■ Problem details ■
The reply should consist of the full listing, repeated word for word.

■ Data excerpts ■
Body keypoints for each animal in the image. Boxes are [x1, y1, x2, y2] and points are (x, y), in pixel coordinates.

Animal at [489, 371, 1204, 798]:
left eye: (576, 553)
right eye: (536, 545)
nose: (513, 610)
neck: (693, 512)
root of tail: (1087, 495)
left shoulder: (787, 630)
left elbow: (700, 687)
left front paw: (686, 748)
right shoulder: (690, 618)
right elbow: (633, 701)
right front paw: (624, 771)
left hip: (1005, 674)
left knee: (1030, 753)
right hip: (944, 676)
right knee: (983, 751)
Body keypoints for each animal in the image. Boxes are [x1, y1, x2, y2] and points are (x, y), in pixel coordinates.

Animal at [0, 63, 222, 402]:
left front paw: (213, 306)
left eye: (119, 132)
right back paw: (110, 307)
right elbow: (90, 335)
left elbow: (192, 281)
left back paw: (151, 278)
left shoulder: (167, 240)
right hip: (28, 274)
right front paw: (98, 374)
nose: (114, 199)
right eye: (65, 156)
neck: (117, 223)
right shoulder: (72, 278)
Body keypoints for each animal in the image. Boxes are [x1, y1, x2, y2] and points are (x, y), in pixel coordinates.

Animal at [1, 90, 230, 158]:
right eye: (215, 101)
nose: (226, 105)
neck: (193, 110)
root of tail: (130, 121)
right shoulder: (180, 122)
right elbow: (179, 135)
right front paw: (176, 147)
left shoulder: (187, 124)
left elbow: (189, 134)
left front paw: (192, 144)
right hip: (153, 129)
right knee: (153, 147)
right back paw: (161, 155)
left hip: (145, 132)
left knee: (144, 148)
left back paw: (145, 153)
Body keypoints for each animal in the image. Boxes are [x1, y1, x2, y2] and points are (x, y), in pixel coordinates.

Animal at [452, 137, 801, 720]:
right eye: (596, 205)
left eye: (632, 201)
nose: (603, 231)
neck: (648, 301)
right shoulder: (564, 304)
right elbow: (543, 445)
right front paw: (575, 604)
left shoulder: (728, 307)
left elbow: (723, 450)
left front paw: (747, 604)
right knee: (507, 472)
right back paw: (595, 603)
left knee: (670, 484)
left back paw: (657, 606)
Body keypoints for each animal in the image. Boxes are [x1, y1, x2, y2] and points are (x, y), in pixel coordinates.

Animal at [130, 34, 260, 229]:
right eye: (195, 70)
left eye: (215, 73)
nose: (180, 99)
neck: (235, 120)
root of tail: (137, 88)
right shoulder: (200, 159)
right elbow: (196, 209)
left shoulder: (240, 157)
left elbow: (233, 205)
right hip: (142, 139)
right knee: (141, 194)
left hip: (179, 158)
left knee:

■ Response to the exercise ■
Body keypoints for each animal in the image. Boxes are [x1, y1, x2, y2] and points are (x, y), in pixel coordinates.

Animal at [489, 371, 1204, 798]:
left eye: (576, 553)
right eye: (536, 545)
nose: (513, 610)
neck: (693, 512)
root of tail: (1087, 495)
left shoulder: (787, 630)
left elbow: (700, 687)
left front paw: (686, 748)
right shoulder: (690, 618)
right elbow: (633, 701)
right front paw: (624, 771)
left hip: (1005, 674)
left knee: (1030, 753)
right hip: (944, 676)
right knee: (983, 751)
Body keypoints for each animal in the image. Boxes are [x1, y1, x2, y2] and points are (x, y), in pixel coordinates.

Animal at [0, 63, 222, 402]:
left front paw: (213, 306)
left eye: (119, 132)
right back paw: (110, 307)
right elbow: (90, 335)
left elbow: (192, 281)
left back paw: (151, 278)
left shoulder: (167, 240)
right hip: (28, 274)
right front paw: (98, 374)
nose: (114, 199)
right eye: (65, 156)
neck: (117, 223)
right shoulder: (72, 278)
Body keypoints for each animal in the image. Boxes are [x1, y1, x2, y2] and points are (x, y), in pixel coordinates.

Animal at [1, 90, 230, 158]:
right eye: (215, 101)
nose: (226, 105)
neck: (193, 110)
root of tail: (130, 121)
right shoulder: (180, 122)
right elbow: (179, 135)
right front paw: (176, 147)
left shoulder: (187, 124)
left elbow: (189, 134)
left front paw: (192, 144)
right hip: (153, 129)
right knee: (153, 147)
right back paw: (161, 155)
left hip: (145, 132)
left knee: (144, 148)
left back paw: (145, 153)
Body keypoints for each animal in the image. Boxes are [x1, y1, x2, y2] and points are (x, y), in pixel coordinates.

Animal at [452, 137, 801, 720]:
right eye: (596, 205)
left eye: (632, 201)
nose: (603, 231)
neck: (648, 301)
right shoulder: (564, 304)
right elbow: (543, 445)
right front paw: (575, 604)
left shoulder: (728, 307)
left elbow: (723, 450)
left front paw: (747, 604)
right knee: (507, 472)
right back paw: (595, 603)
left knee: (670, 484)
left back paw: (657, 606)
Body keypoints for each animal in the image. Boxes are [x1, y1, x2, y2] and points are (x, y), in pixel coordinates.

Animal at [130, 34, 260, 229]:
right eye: (195, 70)
left eye: (215, 73)
nose: (180, 99)
neck: (235, 120)
root of tail: (137, 88)
right shoulder: (200, 159)
right elbow: (196, 209)
left shoulder: (240, 157)
left elbow: (233, 205)
right hip: (142, 139)
right knee: (141, 194)
left hip: (179, 158)
left knee:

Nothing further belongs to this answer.